> _Your assignment_
The answer must be a single number: how many lines in the entries below contain the word "măsurile".

> _Data for this task_
╭──

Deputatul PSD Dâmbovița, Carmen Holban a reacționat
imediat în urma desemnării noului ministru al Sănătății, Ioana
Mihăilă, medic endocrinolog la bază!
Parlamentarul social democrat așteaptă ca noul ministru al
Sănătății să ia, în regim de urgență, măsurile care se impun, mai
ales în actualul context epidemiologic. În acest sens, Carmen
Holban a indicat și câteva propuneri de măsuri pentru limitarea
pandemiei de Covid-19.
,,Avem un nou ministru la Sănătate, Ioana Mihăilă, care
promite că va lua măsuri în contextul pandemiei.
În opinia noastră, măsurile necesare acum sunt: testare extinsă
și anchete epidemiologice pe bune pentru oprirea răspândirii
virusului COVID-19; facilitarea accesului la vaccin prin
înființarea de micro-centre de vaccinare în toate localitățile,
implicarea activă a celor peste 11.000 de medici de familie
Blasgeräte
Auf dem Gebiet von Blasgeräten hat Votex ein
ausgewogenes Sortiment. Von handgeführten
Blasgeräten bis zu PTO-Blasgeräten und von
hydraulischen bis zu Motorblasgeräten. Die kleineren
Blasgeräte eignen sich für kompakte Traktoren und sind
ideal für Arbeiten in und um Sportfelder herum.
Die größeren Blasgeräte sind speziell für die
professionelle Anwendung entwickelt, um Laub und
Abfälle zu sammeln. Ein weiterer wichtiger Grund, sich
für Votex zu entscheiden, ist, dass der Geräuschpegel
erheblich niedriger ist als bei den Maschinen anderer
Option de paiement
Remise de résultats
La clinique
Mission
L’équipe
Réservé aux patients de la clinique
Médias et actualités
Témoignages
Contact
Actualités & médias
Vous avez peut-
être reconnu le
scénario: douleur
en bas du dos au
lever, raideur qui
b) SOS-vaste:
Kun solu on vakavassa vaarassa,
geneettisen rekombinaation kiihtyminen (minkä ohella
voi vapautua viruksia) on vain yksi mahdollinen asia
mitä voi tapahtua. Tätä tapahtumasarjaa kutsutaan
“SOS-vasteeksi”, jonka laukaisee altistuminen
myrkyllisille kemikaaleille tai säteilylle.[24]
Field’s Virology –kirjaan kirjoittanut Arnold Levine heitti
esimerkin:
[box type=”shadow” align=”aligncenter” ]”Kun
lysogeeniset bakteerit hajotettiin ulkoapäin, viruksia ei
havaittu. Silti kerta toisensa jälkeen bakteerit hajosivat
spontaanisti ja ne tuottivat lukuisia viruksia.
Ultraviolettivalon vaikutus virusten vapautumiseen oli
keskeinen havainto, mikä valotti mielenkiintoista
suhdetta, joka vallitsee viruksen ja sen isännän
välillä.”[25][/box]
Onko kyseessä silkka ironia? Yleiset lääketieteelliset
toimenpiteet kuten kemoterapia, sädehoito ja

╰──

> _Output below_
2